> **Records for the task**
BEGIN
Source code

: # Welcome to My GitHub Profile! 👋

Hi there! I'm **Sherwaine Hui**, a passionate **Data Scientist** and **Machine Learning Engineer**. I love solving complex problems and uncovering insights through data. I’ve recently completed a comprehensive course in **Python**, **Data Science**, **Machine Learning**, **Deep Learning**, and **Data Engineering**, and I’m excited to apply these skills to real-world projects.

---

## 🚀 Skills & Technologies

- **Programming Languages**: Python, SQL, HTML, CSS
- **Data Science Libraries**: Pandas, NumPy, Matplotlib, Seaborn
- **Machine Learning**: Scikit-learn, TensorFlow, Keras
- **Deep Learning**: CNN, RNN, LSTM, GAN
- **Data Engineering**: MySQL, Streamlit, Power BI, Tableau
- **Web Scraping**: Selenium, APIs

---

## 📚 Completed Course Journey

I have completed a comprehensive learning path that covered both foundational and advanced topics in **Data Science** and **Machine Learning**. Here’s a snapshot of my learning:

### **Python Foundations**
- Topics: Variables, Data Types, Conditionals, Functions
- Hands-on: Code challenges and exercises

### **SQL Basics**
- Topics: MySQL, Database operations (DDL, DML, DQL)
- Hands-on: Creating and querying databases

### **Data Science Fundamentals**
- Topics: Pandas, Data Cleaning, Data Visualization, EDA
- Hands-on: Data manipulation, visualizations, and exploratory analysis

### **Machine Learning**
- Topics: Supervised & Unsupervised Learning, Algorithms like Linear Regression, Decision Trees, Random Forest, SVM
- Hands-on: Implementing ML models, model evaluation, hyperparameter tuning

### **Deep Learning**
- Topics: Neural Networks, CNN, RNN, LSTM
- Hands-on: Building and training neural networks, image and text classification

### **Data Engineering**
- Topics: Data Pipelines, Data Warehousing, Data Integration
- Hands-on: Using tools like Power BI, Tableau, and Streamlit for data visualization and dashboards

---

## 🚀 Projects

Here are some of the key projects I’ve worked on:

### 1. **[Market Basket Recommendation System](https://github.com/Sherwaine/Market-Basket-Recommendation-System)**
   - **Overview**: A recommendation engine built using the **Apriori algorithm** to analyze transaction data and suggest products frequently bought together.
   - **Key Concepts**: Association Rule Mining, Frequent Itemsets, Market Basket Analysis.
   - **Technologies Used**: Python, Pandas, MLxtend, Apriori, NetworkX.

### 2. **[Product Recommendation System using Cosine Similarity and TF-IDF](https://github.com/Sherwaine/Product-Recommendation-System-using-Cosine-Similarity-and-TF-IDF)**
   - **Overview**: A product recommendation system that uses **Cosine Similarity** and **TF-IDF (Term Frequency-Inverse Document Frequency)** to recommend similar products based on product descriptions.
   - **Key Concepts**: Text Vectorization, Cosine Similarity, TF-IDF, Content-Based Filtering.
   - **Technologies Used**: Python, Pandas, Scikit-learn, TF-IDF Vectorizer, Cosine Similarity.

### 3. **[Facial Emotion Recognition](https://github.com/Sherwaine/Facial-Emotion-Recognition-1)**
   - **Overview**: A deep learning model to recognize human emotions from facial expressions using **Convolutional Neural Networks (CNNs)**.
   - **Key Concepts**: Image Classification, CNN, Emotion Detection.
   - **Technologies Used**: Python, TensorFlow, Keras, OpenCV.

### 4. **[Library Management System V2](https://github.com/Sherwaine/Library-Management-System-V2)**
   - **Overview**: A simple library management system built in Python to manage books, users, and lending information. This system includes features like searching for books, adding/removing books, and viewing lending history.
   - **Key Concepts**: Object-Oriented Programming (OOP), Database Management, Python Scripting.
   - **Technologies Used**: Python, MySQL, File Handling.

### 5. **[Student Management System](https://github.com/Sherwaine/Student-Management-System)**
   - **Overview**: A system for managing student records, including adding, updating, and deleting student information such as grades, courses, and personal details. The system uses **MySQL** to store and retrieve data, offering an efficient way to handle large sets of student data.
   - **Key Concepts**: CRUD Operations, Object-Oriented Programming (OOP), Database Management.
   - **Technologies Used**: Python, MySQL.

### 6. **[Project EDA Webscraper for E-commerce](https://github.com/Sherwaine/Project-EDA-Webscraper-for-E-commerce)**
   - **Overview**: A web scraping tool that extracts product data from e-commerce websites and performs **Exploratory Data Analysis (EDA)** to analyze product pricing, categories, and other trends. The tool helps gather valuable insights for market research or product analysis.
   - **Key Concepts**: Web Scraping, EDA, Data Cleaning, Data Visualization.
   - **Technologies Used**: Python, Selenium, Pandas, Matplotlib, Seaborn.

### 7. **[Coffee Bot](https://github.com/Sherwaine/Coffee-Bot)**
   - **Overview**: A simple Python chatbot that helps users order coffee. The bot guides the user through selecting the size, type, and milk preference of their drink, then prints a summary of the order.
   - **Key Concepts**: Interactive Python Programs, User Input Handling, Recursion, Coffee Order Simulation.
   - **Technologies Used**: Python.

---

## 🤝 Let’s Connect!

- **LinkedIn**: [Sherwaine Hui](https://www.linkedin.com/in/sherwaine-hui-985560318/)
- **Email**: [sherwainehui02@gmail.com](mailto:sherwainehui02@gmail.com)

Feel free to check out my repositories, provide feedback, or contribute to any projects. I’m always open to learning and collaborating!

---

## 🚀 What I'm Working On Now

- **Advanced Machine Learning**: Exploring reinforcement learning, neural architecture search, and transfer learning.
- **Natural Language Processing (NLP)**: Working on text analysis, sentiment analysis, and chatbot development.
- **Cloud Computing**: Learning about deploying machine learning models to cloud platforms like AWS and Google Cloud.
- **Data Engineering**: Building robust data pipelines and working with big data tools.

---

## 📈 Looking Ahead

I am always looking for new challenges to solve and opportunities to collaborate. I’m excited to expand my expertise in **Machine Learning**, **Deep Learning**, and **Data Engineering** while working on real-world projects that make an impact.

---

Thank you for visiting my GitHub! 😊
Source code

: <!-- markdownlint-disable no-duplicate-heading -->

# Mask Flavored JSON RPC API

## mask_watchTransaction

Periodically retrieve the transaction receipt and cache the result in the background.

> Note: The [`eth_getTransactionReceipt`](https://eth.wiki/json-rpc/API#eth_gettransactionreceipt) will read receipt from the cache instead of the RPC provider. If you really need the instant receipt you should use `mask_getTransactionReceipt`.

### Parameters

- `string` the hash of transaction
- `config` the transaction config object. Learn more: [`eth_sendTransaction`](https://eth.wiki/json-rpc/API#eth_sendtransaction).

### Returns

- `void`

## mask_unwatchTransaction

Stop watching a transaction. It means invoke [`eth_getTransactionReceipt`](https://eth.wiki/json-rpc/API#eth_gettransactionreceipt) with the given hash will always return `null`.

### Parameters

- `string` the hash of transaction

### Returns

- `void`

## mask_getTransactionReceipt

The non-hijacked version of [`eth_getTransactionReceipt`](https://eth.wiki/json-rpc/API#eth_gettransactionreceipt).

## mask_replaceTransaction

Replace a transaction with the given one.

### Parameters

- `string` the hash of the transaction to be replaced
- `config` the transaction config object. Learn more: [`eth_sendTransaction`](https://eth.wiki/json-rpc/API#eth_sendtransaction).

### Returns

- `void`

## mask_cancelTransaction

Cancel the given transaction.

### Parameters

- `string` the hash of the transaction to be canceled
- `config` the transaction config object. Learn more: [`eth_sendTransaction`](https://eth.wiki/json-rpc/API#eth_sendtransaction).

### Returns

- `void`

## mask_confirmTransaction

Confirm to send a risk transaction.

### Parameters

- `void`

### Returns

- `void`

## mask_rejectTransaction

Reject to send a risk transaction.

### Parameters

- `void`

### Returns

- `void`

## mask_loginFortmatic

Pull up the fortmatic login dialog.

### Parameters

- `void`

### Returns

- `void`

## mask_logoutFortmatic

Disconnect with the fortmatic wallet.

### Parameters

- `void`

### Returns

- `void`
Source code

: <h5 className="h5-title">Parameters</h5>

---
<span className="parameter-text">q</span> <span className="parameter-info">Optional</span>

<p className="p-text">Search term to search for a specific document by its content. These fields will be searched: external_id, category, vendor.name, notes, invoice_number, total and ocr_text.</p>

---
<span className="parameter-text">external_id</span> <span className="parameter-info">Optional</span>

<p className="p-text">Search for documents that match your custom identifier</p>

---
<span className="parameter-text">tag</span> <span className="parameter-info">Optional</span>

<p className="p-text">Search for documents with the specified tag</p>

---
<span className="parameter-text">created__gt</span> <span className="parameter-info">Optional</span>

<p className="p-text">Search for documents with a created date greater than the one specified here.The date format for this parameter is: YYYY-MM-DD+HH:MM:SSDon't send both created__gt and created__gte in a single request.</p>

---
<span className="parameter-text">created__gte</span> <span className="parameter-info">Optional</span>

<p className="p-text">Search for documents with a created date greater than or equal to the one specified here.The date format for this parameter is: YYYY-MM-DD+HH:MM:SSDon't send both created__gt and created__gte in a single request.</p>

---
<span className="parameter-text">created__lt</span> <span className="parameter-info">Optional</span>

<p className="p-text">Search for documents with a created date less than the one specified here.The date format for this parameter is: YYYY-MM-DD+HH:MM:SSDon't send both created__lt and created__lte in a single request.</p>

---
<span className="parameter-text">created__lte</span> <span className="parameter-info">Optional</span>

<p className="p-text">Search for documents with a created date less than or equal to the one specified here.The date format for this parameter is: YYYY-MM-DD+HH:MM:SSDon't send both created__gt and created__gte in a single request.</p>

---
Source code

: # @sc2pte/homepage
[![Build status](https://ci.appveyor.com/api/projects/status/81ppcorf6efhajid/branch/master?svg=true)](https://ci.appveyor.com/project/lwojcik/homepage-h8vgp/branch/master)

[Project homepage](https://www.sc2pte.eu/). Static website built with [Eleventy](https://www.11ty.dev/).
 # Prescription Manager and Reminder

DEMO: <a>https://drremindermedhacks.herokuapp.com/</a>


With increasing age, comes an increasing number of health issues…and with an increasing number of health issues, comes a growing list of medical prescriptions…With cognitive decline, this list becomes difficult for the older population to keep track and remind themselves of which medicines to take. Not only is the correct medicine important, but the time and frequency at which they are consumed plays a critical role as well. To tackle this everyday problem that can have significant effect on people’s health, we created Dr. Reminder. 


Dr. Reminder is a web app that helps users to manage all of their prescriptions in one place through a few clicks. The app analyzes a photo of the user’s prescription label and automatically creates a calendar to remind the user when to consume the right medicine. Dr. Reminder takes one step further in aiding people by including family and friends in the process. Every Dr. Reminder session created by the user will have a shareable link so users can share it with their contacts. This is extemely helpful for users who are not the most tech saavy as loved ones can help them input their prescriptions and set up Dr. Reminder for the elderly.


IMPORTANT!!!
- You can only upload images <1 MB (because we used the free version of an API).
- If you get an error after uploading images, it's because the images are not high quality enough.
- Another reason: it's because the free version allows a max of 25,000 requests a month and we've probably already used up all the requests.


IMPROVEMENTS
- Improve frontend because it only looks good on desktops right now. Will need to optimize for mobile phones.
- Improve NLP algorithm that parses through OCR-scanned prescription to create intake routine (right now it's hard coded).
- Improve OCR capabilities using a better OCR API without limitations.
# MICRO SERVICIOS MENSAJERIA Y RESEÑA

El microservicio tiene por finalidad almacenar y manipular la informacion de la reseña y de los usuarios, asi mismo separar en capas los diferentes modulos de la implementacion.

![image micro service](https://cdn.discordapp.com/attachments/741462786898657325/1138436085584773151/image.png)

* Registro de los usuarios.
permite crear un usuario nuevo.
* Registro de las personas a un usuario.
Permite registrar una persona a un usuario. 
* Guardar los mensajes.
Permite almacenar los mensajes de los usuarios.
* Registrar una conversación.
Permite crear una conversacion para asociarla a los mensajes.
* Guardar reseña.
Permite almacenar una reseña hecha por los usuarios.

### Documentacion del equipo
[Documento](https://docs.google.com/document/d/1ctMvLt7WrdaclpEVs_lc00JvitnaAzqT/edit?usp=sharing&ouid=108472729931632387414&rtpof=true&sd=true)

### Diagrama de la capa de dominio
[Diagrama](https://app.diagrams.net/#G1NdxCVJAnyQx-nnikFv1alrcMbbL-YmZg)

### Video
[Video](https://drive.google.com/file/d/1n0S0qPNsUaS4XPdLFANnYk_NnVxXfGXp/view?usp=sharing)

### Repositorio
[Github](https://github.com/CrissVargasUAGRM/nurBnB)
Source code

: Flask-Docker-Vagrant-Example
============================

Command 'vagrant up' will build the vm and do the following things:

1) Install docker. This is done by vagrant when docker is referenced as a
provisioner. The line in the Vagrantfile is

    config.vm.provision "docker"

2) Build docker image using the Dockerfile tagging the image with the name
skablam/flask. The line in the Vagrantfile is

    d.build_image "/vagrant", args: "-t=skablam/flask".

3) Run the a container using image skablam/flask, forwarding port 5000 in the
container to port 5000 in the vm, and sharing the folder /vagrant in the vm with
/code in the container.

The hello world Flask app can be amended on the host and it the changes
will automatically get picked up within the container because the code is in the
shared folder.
END
> **Activity**
Please quote, from the rows above, every line between the one containing "### **SQL Basics**" and the one containing "MLxtend, Apriori, NetworkX.", inclusive, and nothing more.

> **Your solution**
### **SQL Basics**
- Topics: MySQL, Database operations (DDL, DML, DQL)
- Hands-on: Creating and querying databases

### **Data Science Fundamentals**
- Topics: Pandas, Data Cleaning, Data Visualization, EDA
- Hands-on: Data manipulation, visualizations, and exploratory analysis

### **Machine Learning**
- Topics: Supervised & Unsupervised Learning, Algorithms like Linear Regression, Decision Trees, Random Forest, SVM
- Hands-on: Implementing ML models, model evaluation, hyperparameter tuning

### **Deep Learning**
- Topics: Neural Networks, CNN, RNN, LSTM
- Hands-on: Building and training neural networks, image and text classification

### **Data Engineering**
- Topics: Data Pipelines, Data Warehousing, Data Integration
- Hands-on: Using tools like Power BI, Tableau, and Streamlit for data visualization and dashboards

---

## 🚀 Projects

Here are some of the key projects I’ve worked on:

### 1. **[Market Basket Recommendation System](https://github.com/Sherwaine/Market-Basket-Recommendation-System)**
   - **Overview**: A recommendation engine built using the **Apriori algorithm** to analyze transaction data and suggest products frequently bought together.
   - **Key Concepts**: Association Rule Mining, Frequent Itemsets, Market Basket Analysis.
   - **Technologies Used**: Python, Pandas, MLxtend, Apriori, NetworkX.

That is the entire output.